Setting a firm limit on screen time is a start, recommended Ludwig, though that can be tough during the week since homework often involves the computer. I could also do a better job keeping nutritious food choices within easy reach. I have a bowl of clementines on my kitchen counter, but I also keep brownies there. And even sugary snack foods hidden away in my pantry are somehow always found by small eager hands, so I should probably buy fewer of them.

“Good sleep hygiene and stress reduction are also important,” Ludwig said. Those are two major challenges in teens. After having an argument with my 13-year-old son about his pushing his 10 p.m. bedtime further and further back, I finally put him on the phone with his pediatrician who told him he needs to get nine hours of sleep a night. With a wakeup time of 7 a.m., that means turning out the light on time, no excuses.


Stress reduction is tougher and usually is best accomplished through sports teams or outdoor pickup games around the basketball hoop. My daughter runs regularly and we usually take a walk to de-stress on Friday nights.
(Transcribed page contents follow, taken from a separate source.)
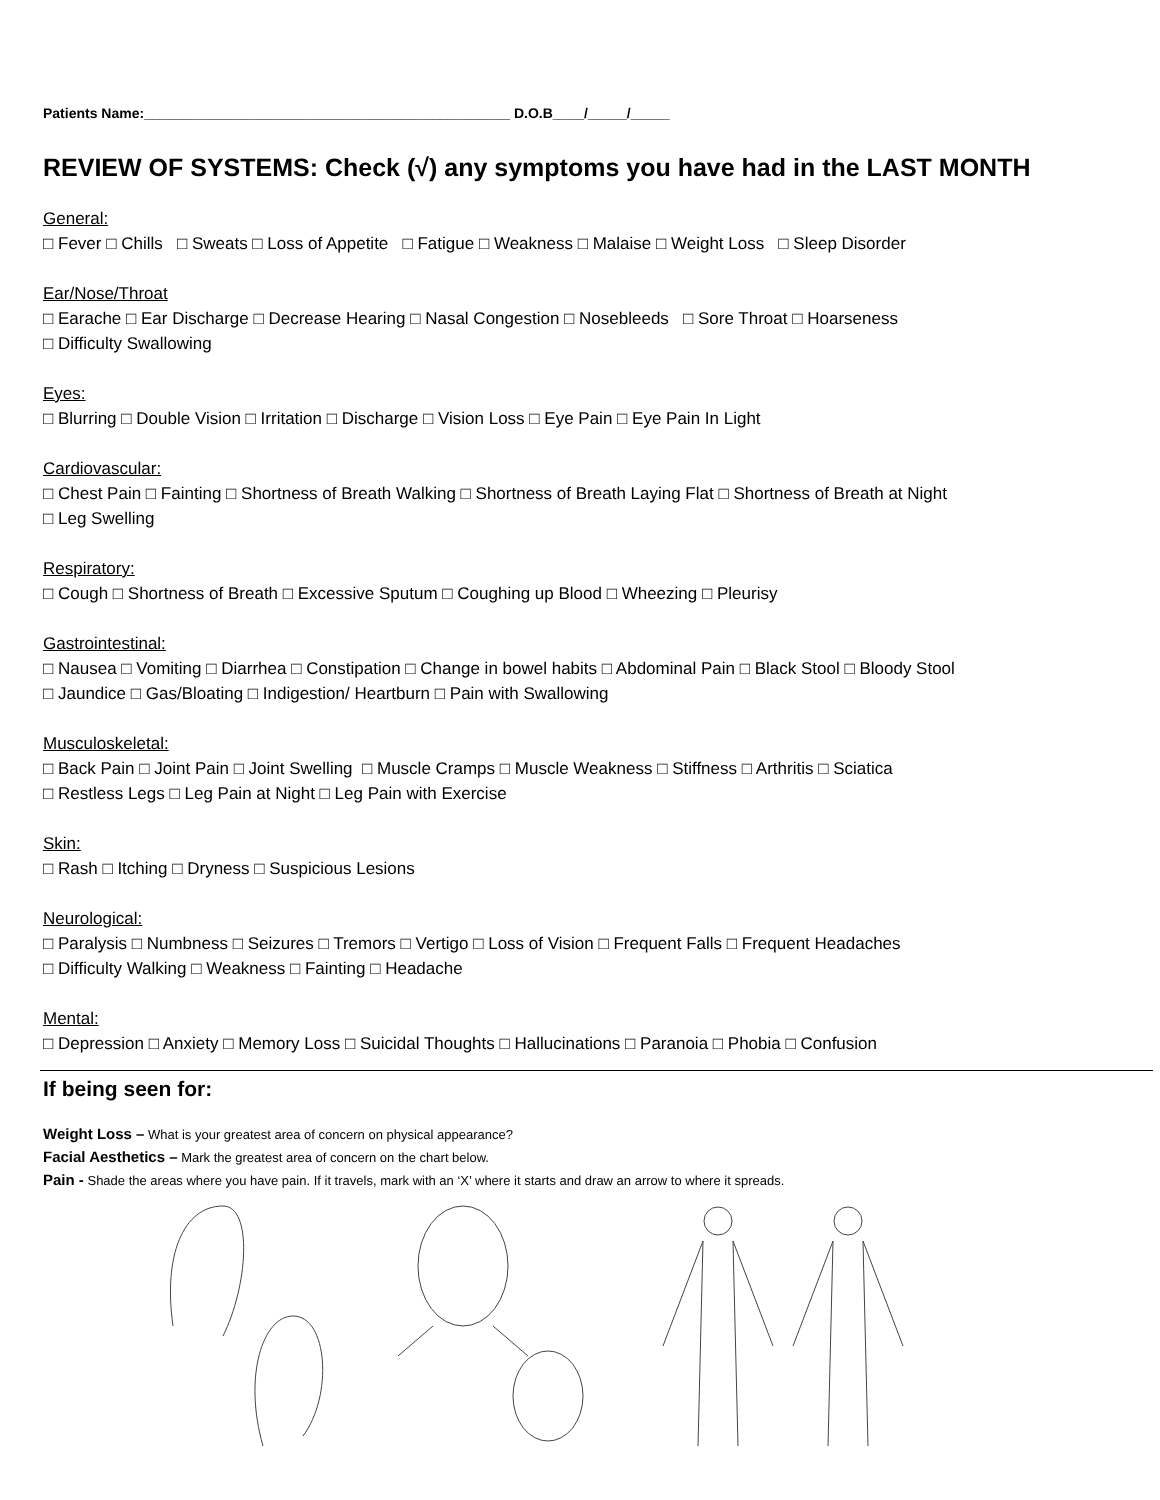Patients Name:_______________________________________________ D.O.B____/_____/_____
REVIEW OF SYSTEMS: Check (√) any symptoms you have had in the LAST MONTH
General:
□ Fever □ Chills □ Sweats □ Loss of Appetite □ Fatigue □ Weakness □ Malaise □ Weight Loss □ Sleep Disorder
Ear/Nose/Throat
□ Earache □ Ear Discharge □ Decrease Hearing □ Nasal Congestion □ Nosebleeds □ Sore Throat □ Hoarseness
□ Difficulty Swallowing
Eyes:
□ Blurring □ Double Vision □ Irritation □ Discharge □ Vision Loss □ Eye Pain □ Eye Pain In Light
Cardiovascular:
□ Chest Pain □ Fainting □ Shortness of Breath Walking □ Shortness of Breath Laying Flat □ Shortness of Breath at Night
□ Leg Swelling
Respiratory:
□ Cough □ Shortness of Breath □ Excessive Sputum □ Coughing up Blood □ Wheezing □ Pleurisy
Gastrointestinal:
□ Nausea □ Vomiting □ Diarrhea □ Constipation □ Change in bowel habits □ Abdominal Pain □ Black Stool □ Bloody Stool
□ Jaundice □ Gas/Bloating □ Indigestion/ Heartburn □ Pain with Swallowing
Musculoskeletal:
□ Back Pain □ Joint Pain □ Joint Swelling □ Muscle Cramps □ Muscle Weakness □ Stiffness □ Arthritis □ Sciatica
□ Restless Legs □ Leg Pain at Night □ Leg Pain with Exercise
Skin:
□ Rash □ Itching □ Dryness □ Suspicious Lesions
Neurological:
□ Paralysis □ Numbness □ Seizures □ Tremors □ Vertigo □ Loss of Vision □ Frequent Falls □ Frequent Headaches
□ Difficulty Walking □ Weakness □ Fainting □ Headache
Mental:
□ Depression □ Anxiety □ Memory Loss □ Suicidal Thoughts □ Hallucinations □ Paranoia □ Phobia □ Confusion
If being seen for:
Weight Loss – What is your greatest area of concern on physical appearance?
Facial Aesthetics – Mark the greatest area of concern on the chart below.
Pain - Shade the areas where you have pain. If it travels, mark with an ‘X’ where it starts and draw an arrow to where it spreads.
“In my practice, the general philosophy I take with overweight teens is to try to calm the conflicts that have often built up over time,” said Ludwig. “We sort through the family dynamic: Is there conflict at home? Are the parents neglectful or overly protective?” He also examines medical issues such as an underactive thyroid gland or psychological ones such as anxiety, depression, or eating disorders.

The fix to the obesity problem -- whether in one child or an entire nation of kids -- rests not in one solution but a whole range, emphasized Ludwig. “If we can address both home and school life, that can provide a very powerful shield,” he said.